"When doing analysis you are trying to understand the problem. To my mind this is not just listing requirements in use cases. ... Analysis also involves looking behind the surface requirements to come up with a mental model of what is going on in the problem. ... Some kind of conceptual model is a necessary part of software development, and even the most uncontrolled hacker does it."
Martin Fowler, Analysis Patterns: Reusable Object Models, 1996

"Inheritance was all the rage in the early days of object-oriented development. But over time, designers have discovered that inheritance is effective only within certain contexts. Composition, in tandem with interfaces … is far more common, far more generally useful, and much closer to the heart of good object-oriented design."
Peter Coad, Mark Mayfield, Jonathan Kern, Java Design: Building Better Apps and Applets, 1996

"Just as the transition from black-and-white photography to color is so profound, the transition from black-and-white modeling to color is an awesome one."
Coad, Lefebvre, De Luca, Java Modeling In Color With UML, 1999

"Object modeling addresses the 'what' of the business; its concern is only with what is to be built, never why or how. Prior to the object modeling session, a good object architect inquires about the 'why' questions, and raises a red flag if no one at the client site knows the answers. Clients not clear on their strategy are not ready to discuss what they want to build."
Jill Nicola, Mark Mayfield, Mike Abney, Streamlined Object Modeling: Patterns, Rules, and Implementation, 2001

"In reality, in even the simplest project, developers do some amount of modeling, albeit very informally. ... Even in the realm of disposable software … modeling can help the development team better visualize the plan of their system ..."
Grady Booch, James Rumbaugh, Ivar Jacobson, The Unified Modeling Language User Guide, 2005

"Use case modeling, when used in isolation and performed incorrectly, may lead to certain types of problems.... the possibility of ending up with a functional model instead of an object model. … Use cases authored by different developers may describe the same thing differently. … When domain analysis is performed in conjunction with use case modeling, it reduces the risk of a functional design. … Domain analysis pinpoints the language to be used to create textual descriptions in the use cases."
Frank Armour, Granville Miller, Advanced Use Case Modeling: Software Systems, 2001

"The fundamental reason to use UML involves communication. ... Natural language is too imprecise and gets tangled when it comes to complex concepts. Code is precise but too detailed. So I use UML when I want a certain amount of precision but I don't want to get lost in the details."
Martin Fowler, Kendall Scott, UML Distilled: A Brief Guide to the Standard Object Modeling Language, 2000

"What we don't like is needless complexity."
Richardson, Ruby, RESTful Web Services, 2000

Basic shapes and symbols of UML 2.x sequence diagrams

Basic notational constructs in UML seqeunce diagrams

Figure 1: Basic shapes and symbols of UML sequence diagrams

  1. Example objects of classes are drawn as rectangles arranged across the top of the diagram

  2. The name for the object is displayed inside each object rectangle using the format object-name:class-name. Either the object-name or the class-name section may be omitted but not both. Omitting the object name is common. The object-name is only necessary when two different objects of the the same class participate in the sequence in different ways. Omitting the class section is not particularly useful in practice. Strictly speaking, the separating colon character is required unless the the class name is omitted, but in practice, when sketching sequence diagrams, it is often also left out when the object name is  omitted.
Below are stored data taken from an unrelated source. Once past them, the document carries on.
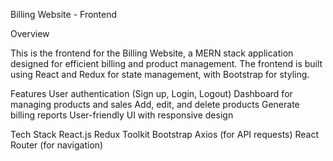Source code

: Billing Website - Frontend

Overview

This is the frontend for the Billing Website, a MERN stack application designed for efficient billing and product management. 
The frontend is built using React and Redux for state management, with Bootstrap for styling.

Features
User authentication (Sign up, Login, Logout)
Dashboard for managing products and sales
Add, edit, and delete products
Generate billing reports
User-friendly UI with responsive design

Tech Stack
React.js
Redux Toolkit
Bootstrap
Axios (for API requests)
React Router (for navigation)

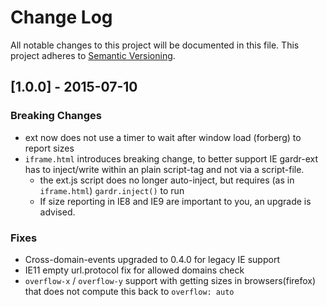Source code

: # Change Log
All notable changes to this project will be documented in this file.
This project adheres to [Semantic Versioning](http://semver.org/).

## [1.0.0] - 2015-07-10
### Breaking Changes
- ext now does not use a timer to wait after window load (forberg) to report sizes
- `iframe.html` introduces breaking change, to better support IE gardr-ext has to inject/write within an plain script-tag and not via a script-file.
    - the ext.js script does no longer auto-inject, but requires (as in `iframe.html`) `gardr.inject()` to run
    - If size reporting in IE8 and IE9 are important to you, an upgrade is advised.

### Fixes
- Cross-domain-events upgraded to 0.4.0 for legacy IE support
- IE11 empty url.protocol fix for allowed domains check
- `overflow-x` / `overflow-y` support with getting sizes in browsers(firefox) that does not compute this back to `overflow: auto`
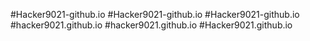 #Hacker9021-github.io
#Hacker9021-github.io
#Hacker9021-github.io
#hacker9021.github.io
#hacker9021.github.io
#Hacker9021.github.io
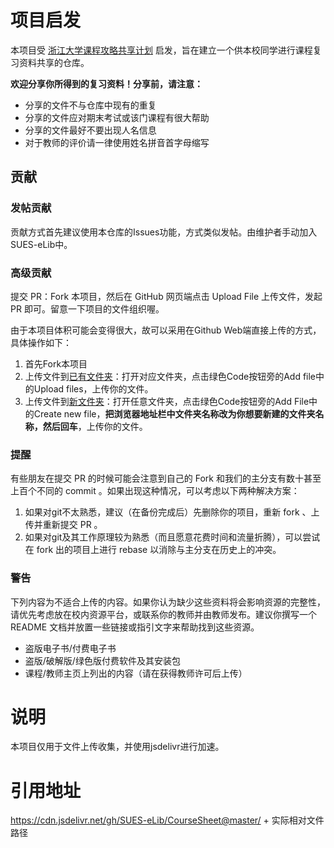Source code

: # 项目启发
本项目受 [浙江大学课程攻略共享计划](https://github.com/QSCTech/zju-icicles) 启发，旨在建立一个供本校同学进行课程复习资料共享的仓库。


**欢迎分享你所得到的复习资料！分享前，请注意：**

- 分享的文件不与仓库中现有的重复
- 分享的文件应对期末考试或该门课程有很大帮助
- 分享的文件最好不要出现人名信息
- 对于教师的评价请一律使用姓名拼音首字母缩写

## 贡献

### 发帖贡献

贡献方式首先建议使用本仓库的Issues功能，方式类似发帖。由维护者手动加入SUES-eLib中。

### 高级贡献

提交 PR：Fork 本项目，然后在 GitHub 网页端点击 Upload File 上传文件，发起 PR 即可。留意一下项目的文件组织喔。

由于本项目体积可能会变得很大，故可以采用在Github Web端直接上传的方式，具体操作如下：

1. 首先Fork本项目
2. 上传文件到<u>已有文件夹</u>：打开对应文件夹，点击绿色Code按钮旁的Add file中的Upload files，上传你的文件。
3. 上传文件到<u>新文件夹</u>：打开任意文件夹，点击绿色Code按钮旁的Add File中的Create new file，**把浏览器地址栏中文件夹名称改为你想要新建的文件夹名称，然后回车**，上传你的文件。

### 提醒

有些朋友在提交 PR 的时候可能会注意到自己的 Fork 和我们的主分支有数十甚至上百个不同的 commit 。如果出现这种情况，可以考虑以下两种解决方案：

1. 如果对git不太熟悉，建议（在备份完成后）先删除你的项目，重新 fork 、上传并重新提交 PR 。
2. 如果对git及其工作原理较为熟悉（而且愿意花费时间和流量折腾），可以尝试在 fork 出的项目上进行 rebase 以消除与主分支在历史上的冲突。

### 警告

下列内容为不适合上传的内容。如果你认为缺少这些资料将会影响资源的完整性，请优先考虑放在校内资源平台，或联系你的教师并由教师发布。建议你撰写一个 README 文档并放置一些链接或指引文字来帮助找到这些资源。

- 盗版电子书/付费电子书
- 盗版/破解版/绿色版付费软件及其安装包
- 课程/教师主页上列出的内容（请在获得教师许可后上传）




# 说明
本项目仅用于文件上传收集，并使用jsdelivr进行加速。


# 引用地址

https://cdn.jsdelivr.net/gh/SUES-eLib/CourseSheet@master/ + 实际相对文件路径
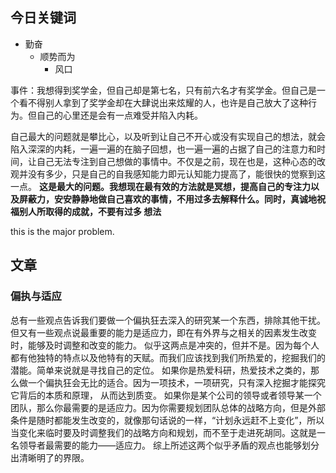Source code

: ## 今日关键词
- 勤奋
	- 顺势而为
		- 风口



事件：我想得到奖学金，但自己却是第七名，只有前六名才有奖学金。但自己是一个看不得别人拿到了奖学金却在大肆说出来炫耀的人，也许是自己放大了这种行为。但自己的心里还是会有一点难受并陷入内耗。

自己最大的问题就是攀比心，以及听到让自己不开心或没有实现自己的想法，就会陷入深深的内耗，一遍一遍的在脑子回想，也一遍一遍的占据了自己的注意力和时间，让自己无法专注到自己想做的事情中。不仅是之前，现在也是，这种心态的改观并没有多少，只是自己的自我感知能力即元认知能力提高了，能很快的觉察到这一点。
**这是最大的问题。我想现在最有效的方法就是冥想，提高自己的专注力以及屏蔽力，安安静静地做自己喜欢的事情，不用过多去解释什么。同时，真诚地祝福别人所取得的成就，不要有过多 想法**

this is the major problem. 




## 文章

### 偏执与适应

总有一些观点告诉我们要做一个偏执狂去深入的研究某一个东西，排除其他干扰。但又有一些观点说最重要的能力是适应力，即在有外界与之相关的因素发生改变时，能够及时调整和改变的能力。
似乎这两点是冲突的，但并不是。因为每个人都有他独特的特点以及他特有的天赋。而我们应该找到我们所热爱的，挖掘我们的潜能。简单来说就是寻找自己的定位。
如果你是热爱科研，热爱技术之类的，那么做一个偏执狂会无比的适合。因为一项技术，一项研究，只有深入挖掘才能探究它背后的本质和原理， 从而达到质变。
如果你是某个公司的领导或者领导某一个团队，那么你最需要的是适应力。因为你需要规划团队总体的战略方向，但是外部条件是随时都能发生改变的，就像那句话说的一样，“计划永远赶不上变化”，所以当变化来临时要及时调整我们的战略方向和规划，而不至于走进死胡同。这就是一名领导者最需要的能力——适应力。
综上所述这两个似乎矛盾的观点也能够划分出清晰明了的界限。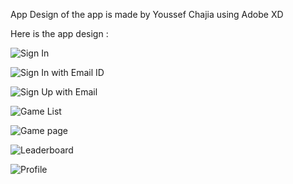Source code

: App Design of the app is made by Youssef Chajia using Adobe XD

Here is the app design : 

![Sign In](https://user-images.githubusercontent.com/76397862/128643444-47b24ee0-95a0-4926-be2e-bc3a35197506.png)

![Sign In with Email ID](https://user-images.githubusercontent.com/76397862/128643443-8649a812-a18a-4b71-bf8b-c149891ce97a.png)

![Sign Up with Email](https://user-images.githubusercontent.com/76397862/128643446-6b80e17f-d111-4abf-8704-d9221ca94872.png)

![Game List](https://user-images.githubusercontent.com/76397862/128643447-6c13f877-6aec-4732-901e-db1e30f1f93f.png)

![Game page](https://user-images.githubusercontent.com/76397862/128643448-a823315f-777b-4d29-9a50-044ab970461d.png)

![Leaderboard](https://user-images.githubusercontent.com/76397862/128643439-1cf34f9d-ace5-43fd-b3e1-c74cd5e909bb.png)

![Profile](https://user-images.githubusercontent.com/76397862/128643441-b507279c-a032-4ddb-b708-77fdc3273f49.png)

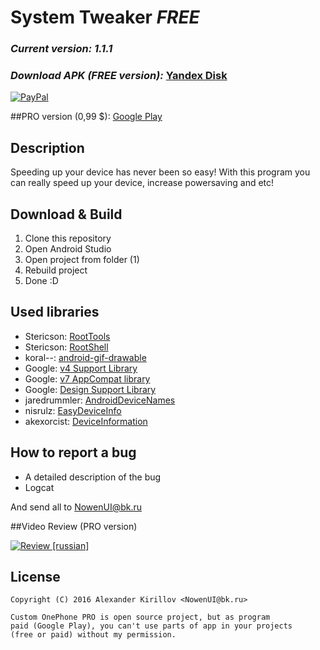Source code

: # System Tweaker <b><i>FREE</i></b>

### <i><b>Current version: 1.1.1</b></i>

### <i>Download APK (FREE version):</i> [Yandex Disk](https://yadi.sk/d/f3NR4BQwvFoSp)

[![PayPal](https://www.paypalobjects.com/webstatic/mktg/Logo/pp-logo-200px.png)](https://www.paypal.me/nowenui)

##PRO version (0,99 $): [Google Play](https://play.google.com/store/apps/details?id=com.grarak.kerneladiutor)

## Description
Speeding up your device has never been so easy! With this program you can really speed up your device, increase powersaving and etc!

## Download & Build

1. Clone this repository
2. Open Android Studio
3. Open project from folder (1)
4. Rebuild project
5. Done :D

## Used libraries

* Stericson: [RootTools](https://github.com/Stericson/RootTools)
* Stericson: [RootShell](https://github.com/Stericson/RootShell)
* koral--: [android-gif-drawable](https://github.com/koral--/android-gif-drawable)
* Google: [v4 Support Library](https://developer.android.com/topic/libraries/support-library/features.html#v4)
* Google: [v7 AppCompat library](https://developer.android.com/topic/libraries/support-library/features.html#v7)
* Google: [Design Support Library](https://developer.android.com/topic/libraries/support-library/features.html#design)
* jaredrummler: [AndroidDeviceNames](https://github.com/jaredrummler/AndroidDeviceNames)
* nisrulz: [EasyDeviceInfo](https://github.com/nisrulz/easydeviceinfo)
* akexorcist: [DeviceInformation](https://github.com/akexorcist/DeviceInformation)

## How to report a bug
* A detailed description of the bug
* Logcat

And send all to NowenUI@bk.ru


##Video Review (PRO version)

[![Review [russian]](http://img.youtube.com/vi/fQhEU1_3jJw/0.jpg)](https://www.youtube.com/watch?v=fQhEU1_3jJw)

## License

    Copyright (C) 2016 Alexander Kirillov <NowenUI@bk.ru>
    
    Custom OnePhone PRO is open source project, but as program 
    paid (Google Play), you can't use parts of app in your projects 
    (free or paid) without my permission.
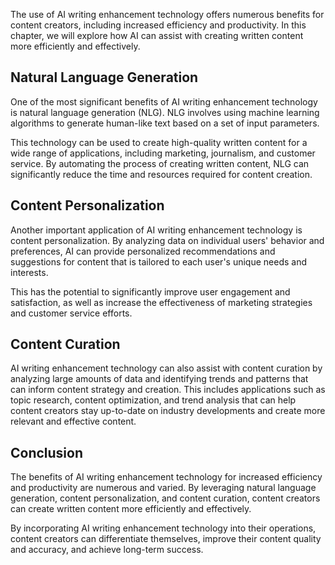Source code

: 
The use of AI writing enhancement technology offers numerous benefits for content creators, including increased efficiency and productivity. In this chapter, we will explore how AI can assist with creating written content more efficiently and effectively.

Natural Language Generation
---------------------------

One of the most significant benefits of AI writing enhancement technology is natural language generation (NLG). NLG involves using machine learning algorithms to generate human-like text based on a set of input parameters.

This technology can be used to create high-quality written content for a wide range of applications, including marketing, journalism, and customer service. By automating the process of creating written content, NLG can significantly reduce the time and resources required for content creation.

Content Personalization
-----------------------

Another important application of AI writing enhancement technology is content personalization. By analyzing data on individual users' behavior and preferences, AI can provide personalized recommendations and suggestions for content that is tailored to each user's unique needs and interests.

This has the potential to significantly improve user engagement and satisfaction, as well as increase the effectiveness of marketing strategies and customer service efforts.

Content Curation
----------------

AI writing enhancement technology can also assist with content curation by analyzing large amounts of data and identifying trends and patterns that can inform content strategy and creation. This includes applications such as topic research, content optimization, and trend analysis that can help content creators stay up-to-date on industry developments and create more relevant and effective content.

Conclusion
----------

The benefits of AI writing enhancement technology for increased efficiency and productivity are numerous and varied. By leveraging natural language generation, content personalization, and content curation, content creators can create written content more efficiently and effectively.

By incorporating AI writing enhancement technology into their operations, content creators can differentiate themselves, improve their content quality and accuracy, and achieve long-term success.
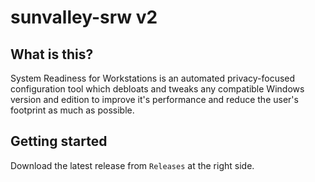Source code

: # sunvalley-srw v2

## What is this?
System Readiness for Workstations is an automated privacy-focused configuration tool which debloats and tweaks any compatible Windows version and edition to improve it's performance and reduce the user's footprint as much as possible.

## Getting started
Download the latest release from `Releases` at the right side.
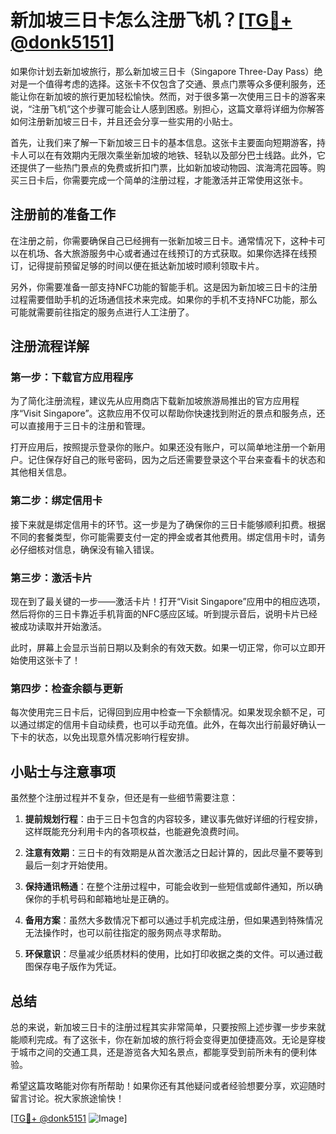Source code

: # 新加坡三日卡怎么注册飞机？[[TG💪+ @donk5151](https://t.me/s/donk5151)]

如果你计划去新加坡旅行，那么新加坡三日卡（Singapore Three-Day Pass）绝对是一个值得考虑的选择。这张卡不仅包含了交通、景点门票等众多便利服务，还能让你在新加坡的旅行更加轻松愉快。然而，对于很多第一次使用三日卡的游客来说，“注册飞机”这个步骤可能会让人感到困惑。别担心，这篇文章将详细为你解答如何注册新加坡三日卡，并且还会分享一些实用的小贴士。

首先，让我们来了解一下新加坡三日卡的基本信息。这张卡主要面向短期游客，持卡人可以在有效期内无限次乘坐新加坡的地铁、轻轨以及部分巴士线路。此外，它还提供了一些热门景点的免费或折扣门票，比如新加坡动物园、滨海湾花园等。购买三日卡后，你需要完成一个简单的注册过程，才能激活并正常使用这张卡。

## 注册前的准备工作

在注册之前，你需要确保自己已经拥有一张新加坡三日卡。通常情况下，这种卡可以在机场、各大旅游服务中心或者通过在线预订的方式获取。如果你选择在线预订，记得提前预留足够的时间以便在抵达新加坡时顺利领取卡片。

另外，你需要准备一部支持NFC功能的智能手机。这是因为新加坡三日卡的注册过程需要借助手机的近场通信技术来完成。如果你的手机不支持NFC功能，那么可能就需要前往指定的服务点进行人工注册了。

## 注册流程详解

### 第一步：下载官方应用程序

为了简化注册流程，建议先从应用商店下载新加坡旅游局推出的官方应用程序“Visit Singapore”。这款应用不仅可以帮助你快速找到附近的景点和服务点，还可以直接用于三日卡的注册和管理。

打开应用后，按照提示登录你的账户。如果还没有账户，可以简单地注册一个新用户。记住保存好自己的账号密码，因为之后还需要登录这个平台来查看卡的状态和其他相关信息。

### 第二步：绑定信用卡

接下来就是绑定信用卡的环节。这一步是为了确保你的三日卡能够顺利扣费。根据不同的套餐类型，你可能需要支付一定的押金或者其他费用。绑定信用卡时，请务必仔细核对信息，确保没有输入错误。

### 第三步：激活卡片

现在到了最关键的一步——激活卡片！打开“Visit Singapore”应用中的相应选项，然后将你的三日卡靠近手机背面的NFC感应区域。听到提示音后，说明卡片已经被成功读取并开始激活。

此时，屏幕上会显示当前日期以及剩余的有效天数。如果一切正常，你可以立即开始使用这张卡了！

### 第四步：检查余额与更新

每次使用完三日卡后，记得回到应用中检查一下余额情况。如果发现余额不足，可以通过绑定的信用卡自动续费，也可以手动充值。此外，在每次出行前最好确认一下卡的状态，以免出现意外情况影响行程安排。

## 小贴士与注意事项

虽然整个注册过程并不复杂，但还是有一些细节需要注意：

1. **提前规划行程**：由于三日卡包含的内容较多，建议事先做好详细的行程安排，这样既能充分利用卡内的各项权益，也能避免浪费时间。
   
2. **注意有效期**：三日卡的有效期是从首次激活之日起计算的，因此尽量不要等到最后一刻才开始使用。
   
3. **保持通讯畅通**：在整个注册过程中，可能会收到一些短信或邮件通知，所以确保你的手机号码和邮箱地址是正确的。

4. **备用方案**：虽然大多数情况下都可以通过手机完成注册，但如果遇到特殊情况无法操作时，也可以前往指定的服务网点寻求帮助。

5. **环保意识**：尽量减少纸质材料的使用，比如打印收据之类的文件。可以通过截图保存电子版作为凭证。

## 总结

总的来说，新加坡三日卡的注册过程其实非常简单，只要按照上述步骤一步步来就能顺利完成。有了这张卡，你在新加坡的旅行将会变得更加便捷高效。无论是穿梭于城市之间的交通工具，还是游览各大知名景点，都能享受到前所未有的便利体验。

希望这篇攻略能对你有所帮助！如果你还有其他疑问或者经验想要分享，欢迎随时留言讨论。祝大家旅途愉快！

[[TG💪+ @donk5151](https://t.me/s/donk5151) ![Image](https://i.postimg.cc/rwNCRYN7/Snipaste-2025-04-30-17-27-05.png)]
  3. Lifelines are drawn as dashed lines vertically down the page beneath each object.

  4. Messages representing the calling of operations are drawn as solid lines with a solid arrowhead from the calling object to the called object (the object whose type defines the operation being invoked). The name of the operation is written above the line and may be followed by a list of parameters for that call.

  5. The sequence of operation calls progresses from the top of the page downwards. The messages are also numbered in sequence using a decimal numbering scheme.

  6. A thin rectangle drawn on the lifeline indicates the execution scope of the called operation. All operation calls possible as part of the execution of an operation are drawn in order from this rectangle. Officially these rectangles are called execution specifications. When sketching sequences it is common to leave out the execution specification rectangles.

  7. Calls back to an object or calls to other operations defined for the object (self-calls or calls to 'this') are drawn as indented execution specification rectangles.

  8. Calls that create an instance of an object are drawn as dashed lines with a stick arrowhead. The object's rectangle is also dropped down from the top of the diagram to the point where he call is made so that the dashed line connects to the rectangle instead of its dashed lifeline.

  9. Destroying an object is shown by a message line drawn to the object being destroyed and an X symbol being added to the object's lifeline immediately afterwards. Take care when using this notation to ensure that it is clear whether the object is being erased from persistent storage (database or file system) or simply removed from memory.

  10. Arbitrary notes are displayed as text within a rectangle with a fold in the top right-hand corner. Notes are linked to their subjects by optional dashed lines without any arrowheads.